BEGIN Extracted records

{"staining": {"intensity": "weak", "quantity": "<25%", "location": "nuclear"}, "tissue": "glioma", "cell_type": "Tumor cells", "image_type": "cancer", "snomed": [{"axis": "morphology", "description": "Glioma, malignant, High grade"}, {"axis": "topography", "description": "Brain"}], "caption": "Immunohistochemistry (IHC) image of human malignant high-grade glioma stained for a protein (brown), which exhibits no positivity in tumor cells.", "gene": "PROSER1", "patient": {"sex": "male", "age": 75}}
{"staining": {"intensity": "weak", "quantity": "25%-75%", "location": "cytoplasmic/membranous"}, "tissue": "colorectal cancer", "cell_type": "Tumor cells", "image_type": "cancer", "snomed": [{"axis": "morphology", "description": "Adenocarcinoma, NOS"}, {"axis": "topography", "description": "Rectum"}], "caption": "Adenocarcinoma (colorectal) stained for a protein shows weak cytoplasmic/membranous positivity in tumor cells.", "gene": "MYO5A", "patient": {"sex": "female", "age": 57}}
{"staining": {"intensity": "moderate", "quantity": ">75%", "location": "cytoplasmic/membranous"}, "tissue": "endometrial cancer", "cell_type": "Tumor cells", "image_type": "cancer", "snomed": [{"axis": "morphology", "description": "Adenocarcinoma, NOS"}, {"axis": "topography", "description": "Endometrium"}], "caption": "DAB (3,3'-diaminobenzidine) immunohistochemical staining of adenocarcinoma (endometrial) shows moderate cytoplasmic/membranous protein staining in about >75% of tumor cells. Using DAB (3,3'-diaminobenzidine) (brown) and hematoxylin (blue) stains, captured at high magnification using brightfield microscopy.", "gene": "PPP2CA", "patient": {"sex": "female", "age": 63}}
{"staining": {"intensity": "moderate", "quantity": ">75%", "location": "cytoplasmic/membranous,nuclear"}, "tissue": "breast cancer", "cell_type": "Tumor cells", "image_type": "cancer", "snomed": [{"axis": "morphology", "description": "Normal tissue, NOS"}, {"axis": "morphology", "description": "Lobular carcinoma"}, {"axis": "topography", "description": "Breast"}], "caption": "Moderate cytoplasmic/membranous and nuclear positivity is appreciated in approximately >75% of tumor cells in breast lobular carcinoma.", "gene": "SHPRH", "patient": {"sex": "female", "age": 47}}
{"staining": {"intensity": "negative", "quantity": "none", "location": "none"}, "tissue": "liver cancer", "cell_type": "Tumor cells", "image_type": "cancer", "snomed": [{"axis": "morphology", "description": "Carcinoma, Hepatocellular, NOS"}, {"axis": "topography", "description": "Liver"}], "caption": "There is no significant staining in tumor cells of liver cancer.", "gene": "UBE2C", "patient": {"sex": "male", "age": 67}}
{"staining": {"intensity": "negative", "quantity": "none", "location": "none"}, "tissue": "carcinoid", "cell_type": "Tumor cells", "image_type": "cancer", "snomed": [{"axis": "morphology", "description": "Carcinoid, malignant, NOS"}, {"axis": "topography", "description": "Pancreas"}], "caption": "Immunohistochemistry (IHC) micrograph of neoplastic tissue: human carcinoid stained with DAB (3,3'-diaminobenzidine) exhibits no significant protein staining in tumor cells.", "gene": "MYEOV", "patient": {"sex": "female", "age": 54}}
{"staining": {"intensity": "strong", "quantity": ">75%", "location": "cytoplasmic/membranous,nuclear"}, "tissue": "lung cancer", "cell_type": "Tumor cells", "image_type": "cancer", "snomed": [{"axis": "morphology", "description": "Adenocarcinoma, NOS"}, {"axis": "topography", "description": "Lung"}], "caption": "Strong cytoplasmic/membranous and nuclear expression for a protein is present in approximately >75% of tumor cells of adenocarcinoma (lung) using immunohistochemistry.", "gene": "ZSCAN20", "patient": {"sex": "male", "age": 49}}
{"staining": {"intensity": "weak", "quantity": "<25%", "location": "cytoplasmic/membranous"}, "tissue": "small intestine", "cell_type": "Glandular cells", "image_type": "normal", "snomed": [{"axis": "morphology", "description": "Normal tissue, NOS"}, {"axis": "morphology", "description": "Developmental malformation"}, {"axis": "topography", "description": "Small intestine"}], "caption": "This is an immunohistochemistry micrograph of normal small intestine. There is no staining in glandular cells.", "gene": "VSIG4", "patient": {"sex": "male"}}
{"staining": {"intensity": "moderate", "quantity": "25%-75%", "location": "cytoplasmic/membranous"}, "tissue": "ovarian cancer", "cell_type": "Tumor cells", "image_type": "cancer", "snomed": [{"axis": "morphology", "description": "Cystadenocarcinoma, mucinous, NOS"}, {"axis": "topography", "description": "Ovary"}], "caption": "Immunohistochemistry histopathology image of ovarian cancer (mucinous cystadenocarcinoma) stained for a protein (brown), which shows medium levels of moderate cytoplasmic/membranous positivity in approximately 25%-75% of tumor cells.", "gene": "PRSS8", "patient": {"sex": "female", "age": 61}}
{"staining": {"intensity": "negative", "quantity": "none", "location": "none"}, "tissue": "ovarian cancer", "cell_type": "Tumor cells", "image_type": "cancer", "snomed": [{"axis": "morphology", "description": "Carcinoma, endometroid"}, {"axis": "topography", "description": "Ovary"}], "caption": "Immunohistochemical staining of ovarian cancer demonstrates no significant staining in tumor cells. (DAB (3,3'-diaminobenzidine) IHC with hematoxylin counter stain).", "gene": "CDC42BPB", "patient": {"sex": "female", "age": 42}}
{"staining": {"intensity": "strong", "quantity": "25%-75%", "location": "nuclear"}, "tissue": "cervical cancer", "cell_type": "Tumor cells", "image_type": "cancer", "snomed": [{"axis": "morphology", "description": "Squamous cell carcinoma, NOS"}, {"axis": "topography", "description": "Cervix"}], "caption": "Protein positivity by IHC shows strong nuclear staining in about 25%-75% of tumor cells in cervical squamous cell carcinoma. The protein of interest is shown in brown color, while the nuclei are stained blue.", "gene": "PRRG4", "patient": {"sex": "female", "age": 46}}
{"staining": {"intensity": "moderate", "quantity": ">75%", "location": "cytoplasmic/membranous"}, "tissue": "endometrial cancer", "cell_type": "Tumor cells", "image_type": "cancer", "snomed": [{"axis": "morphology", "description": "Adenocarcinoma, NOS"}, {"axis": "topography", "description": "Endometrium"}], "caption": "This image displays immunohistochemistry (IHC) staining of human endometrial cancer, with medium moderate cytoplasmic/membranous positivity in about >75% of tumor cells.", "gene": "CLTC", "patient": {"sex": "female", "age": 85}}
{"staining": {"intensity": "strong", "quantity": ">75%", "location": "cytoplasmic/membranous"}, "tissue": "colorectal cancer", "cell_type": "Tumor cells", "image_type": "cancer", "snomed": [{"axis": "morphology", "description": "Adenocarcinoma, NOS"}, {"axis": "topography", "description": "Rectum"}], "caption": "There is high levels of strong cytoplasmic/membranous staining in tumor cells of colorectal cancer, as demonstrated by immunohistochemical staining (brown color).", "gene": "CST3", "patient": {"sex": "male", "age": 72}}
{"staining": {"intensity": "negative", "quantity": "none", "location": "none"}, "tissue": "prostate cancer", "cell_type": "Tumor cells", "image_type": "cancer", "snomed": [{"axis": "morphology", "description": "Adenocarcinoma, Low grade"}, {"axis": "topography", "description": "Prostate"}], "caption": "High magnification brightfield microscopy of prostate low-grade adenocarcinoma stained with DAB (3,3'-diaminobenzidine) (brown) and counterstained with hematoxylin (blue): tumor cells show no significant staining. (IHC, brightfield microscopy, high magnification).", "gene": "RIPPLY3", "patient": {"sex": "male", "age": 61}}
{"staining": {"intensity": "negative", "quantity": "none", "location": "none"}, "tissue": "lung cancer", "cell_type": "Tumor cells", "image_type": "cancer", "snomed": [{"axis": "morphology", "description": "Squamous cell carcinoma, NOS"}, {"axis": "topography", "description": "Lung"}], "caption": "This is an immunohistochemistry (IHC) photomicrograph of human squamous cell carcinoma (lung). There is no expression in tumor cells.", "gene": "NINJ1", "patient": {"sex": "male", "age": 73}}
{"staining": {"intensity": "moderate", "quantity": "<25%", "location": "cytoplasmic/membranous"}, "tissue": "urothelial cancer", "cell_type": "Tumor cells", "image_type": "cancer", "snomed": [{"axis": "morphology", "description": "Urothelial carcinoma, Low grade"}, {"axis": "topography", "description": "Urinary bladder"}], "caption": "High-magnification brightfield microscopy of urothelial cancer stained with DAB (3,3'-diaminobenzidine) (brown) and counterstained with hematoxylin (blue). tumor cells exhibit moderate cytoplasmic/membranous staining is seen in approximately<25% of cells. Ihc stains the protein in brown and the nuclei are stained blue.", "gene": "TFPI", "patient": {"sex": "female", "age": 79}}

END Extracted records

## Your goal
Your answer should be only a number: how many lines in the records hold the word "nuclei".

## Answer for this exercise
2